#### TEXTAUSZUG:

Dieses Bild nannte Jens Hackel „Stillleben mit Pfanne“. Es ist eine Pastellzeichnung.
Dieses Bild nannte Jens Hackel „Stillleben mit Pfanne“. Es ist eine Pastellzeichnung. © Repro: Falk Nützsche
Auf diesem Holzschnitt verewigte Jens Hackel die Freie Gruppe Oberlausitz.
Auf diesem Holzschnitt verewigte Jens Hackel die Freie Gruppe Oberlausitz. © Repro: Falk Nützsche

Die Nachricht vom Tod des Künstlers mit der markanten Lockenfrisur und der runden Brille löste in der Stadt und der Region große Betroffenheit aus. „Schwer ist, wenn ein geliebter Mensch uns verlässt. Noch schwerer wird es, wenn wir begreifen, dass die hinterbliebene Lücke mit nichts zu schließen ist“, schrieb der Maler Karsten Richter, Künstlername „Tuomar“, in einem Nachruf, den die SZ druckte.

#### DATENEINTRÄGE:
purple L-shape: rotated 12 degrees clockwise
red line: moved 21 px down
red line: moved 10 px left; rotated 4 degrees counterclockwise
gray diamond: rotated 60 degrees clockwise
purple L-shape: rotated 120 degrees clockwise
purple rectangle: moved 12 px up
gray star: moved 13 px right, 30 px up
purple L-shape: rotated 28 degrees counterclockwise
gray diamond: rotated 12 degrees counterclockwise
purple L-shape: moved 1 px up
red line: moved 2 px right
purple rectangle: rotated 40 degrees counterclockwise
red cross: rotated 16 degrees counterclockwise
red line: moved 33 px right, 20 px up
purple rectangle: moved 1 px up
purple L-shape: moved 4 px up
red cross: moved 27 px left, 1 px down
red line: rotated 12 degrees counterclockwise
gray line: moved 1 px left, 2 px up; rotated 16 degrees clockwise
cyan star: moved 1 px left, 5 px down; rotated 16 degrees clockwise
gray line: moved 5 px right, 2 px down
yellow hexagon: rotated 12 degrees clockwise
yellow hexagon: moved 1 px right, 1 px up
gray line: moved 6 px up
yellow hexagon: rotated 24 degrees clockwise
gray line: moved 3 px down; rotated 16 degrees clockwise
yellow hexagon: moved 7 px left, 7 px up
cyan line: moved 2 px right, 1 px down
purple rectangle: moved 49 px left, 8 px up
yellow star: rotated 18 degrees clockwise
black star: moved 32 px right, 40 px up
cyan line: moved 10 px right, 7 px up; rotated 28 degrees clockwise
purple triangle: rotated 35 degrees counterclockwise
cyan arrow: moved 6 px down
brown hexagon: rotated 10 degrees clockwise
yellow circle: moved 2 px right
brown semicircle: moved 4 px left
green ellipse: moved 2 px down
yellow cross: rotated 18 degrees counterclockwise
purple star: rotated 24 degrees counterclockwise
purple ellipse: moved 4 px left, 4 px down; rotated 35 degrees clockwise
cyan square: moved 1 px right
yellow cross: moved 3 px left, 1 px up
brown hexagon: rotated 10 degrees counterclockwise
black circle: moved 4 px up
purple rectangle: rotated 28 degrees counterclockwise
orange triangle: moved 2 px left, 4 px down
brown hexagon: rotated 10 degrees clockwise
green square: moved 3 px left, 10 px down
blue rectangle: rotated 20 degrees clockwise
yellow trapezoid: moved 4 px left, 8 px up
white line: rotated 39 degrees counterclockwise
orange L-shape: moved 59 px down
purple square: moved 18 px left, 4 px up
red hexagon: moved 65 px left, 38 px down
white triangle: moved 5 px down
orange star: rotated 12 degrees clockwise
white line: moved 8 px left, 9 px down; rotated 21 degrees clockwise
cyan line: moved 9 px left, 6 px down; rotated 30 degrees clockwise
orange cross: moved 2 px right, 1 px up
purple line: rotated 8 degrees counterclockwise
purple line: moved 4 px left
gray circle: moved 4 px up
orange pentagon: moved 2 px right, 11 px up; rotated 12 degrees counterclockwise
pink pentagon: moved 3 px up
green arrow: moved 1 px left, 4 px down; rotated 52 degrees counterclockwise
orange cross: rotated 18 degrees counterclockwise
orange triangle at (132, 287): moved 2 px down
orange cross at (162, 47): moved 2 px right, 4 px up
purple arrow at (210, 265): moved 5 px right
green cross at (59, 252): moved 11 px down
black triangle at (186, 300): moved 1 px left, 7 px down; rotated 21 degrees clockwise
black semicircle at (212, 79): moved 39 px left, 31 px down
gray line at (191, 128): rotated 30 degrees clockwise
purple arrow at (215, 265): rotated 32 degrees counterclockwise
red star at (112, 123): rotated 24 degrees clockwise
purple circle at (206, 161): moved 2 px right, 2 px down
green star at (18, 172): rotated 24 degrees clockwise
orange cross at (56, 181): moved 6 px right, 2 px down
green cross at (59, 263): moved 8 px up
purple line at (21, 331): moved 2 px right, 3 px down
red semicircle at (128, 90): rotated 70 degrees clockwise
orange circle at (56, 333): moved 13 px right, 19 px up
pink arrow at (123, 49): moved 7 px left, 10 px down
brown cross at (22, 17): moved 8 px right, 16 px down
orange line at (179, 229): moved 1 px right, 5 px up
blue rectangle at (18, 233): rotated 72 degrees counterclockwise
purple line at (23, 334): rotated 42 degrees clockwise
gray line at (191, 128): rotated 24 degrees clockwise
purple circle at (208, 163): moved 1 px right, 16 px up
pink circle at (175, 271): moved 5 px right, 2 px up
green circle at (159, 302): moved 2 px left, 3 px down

#### GEGEBENE AUFGABE 1:
Fasse den Absatz des Textauszugs, der mit „Die Nachricht vom Tod des Künstlers“ beginnt, in kürzerer Form zusammen und behalte seine wesentlichen Fakten bei.
#### GEGEBENE AUFGABE 2:
Benenne in den Einträgen „red line“ in „orange line“ um, und zwar vom Anfang der Einträge bis einschließlich der Zeile mit „purple L-shape: rotated 120 degrees clockwise“. Gib nur diese Zeilen aus, sonst unverändert.

#### VOLLSTÄNDIGE ANTWORT 1:
Der Tod des Künstlers mit der markanten Lockenfrisur und der runden Brille löste in Stadt und Region große Betroffenheit aus. In einem Nachruf, den die SZ druckte, schrieb der Maler Karsten Richter (Künstlername „Tuomar“), der Verlust eines geliebten Menschen sei schwer. Noch schwerer sei die Erkenntnis, dass die entstandene Lücke mit nichts zu schließen sei.

#### VOLLSTÄNDIGE ANTWORT 2:
purple L-shape: rotated 12 degrees clockwise
orange line: moved 21 px down
orange line: moved 10 px left; rotated 4 degrees counterclockwise
gray diamond: rotated 60 degrees clockwise
purple L-shape: rotated 120 degrees clockwise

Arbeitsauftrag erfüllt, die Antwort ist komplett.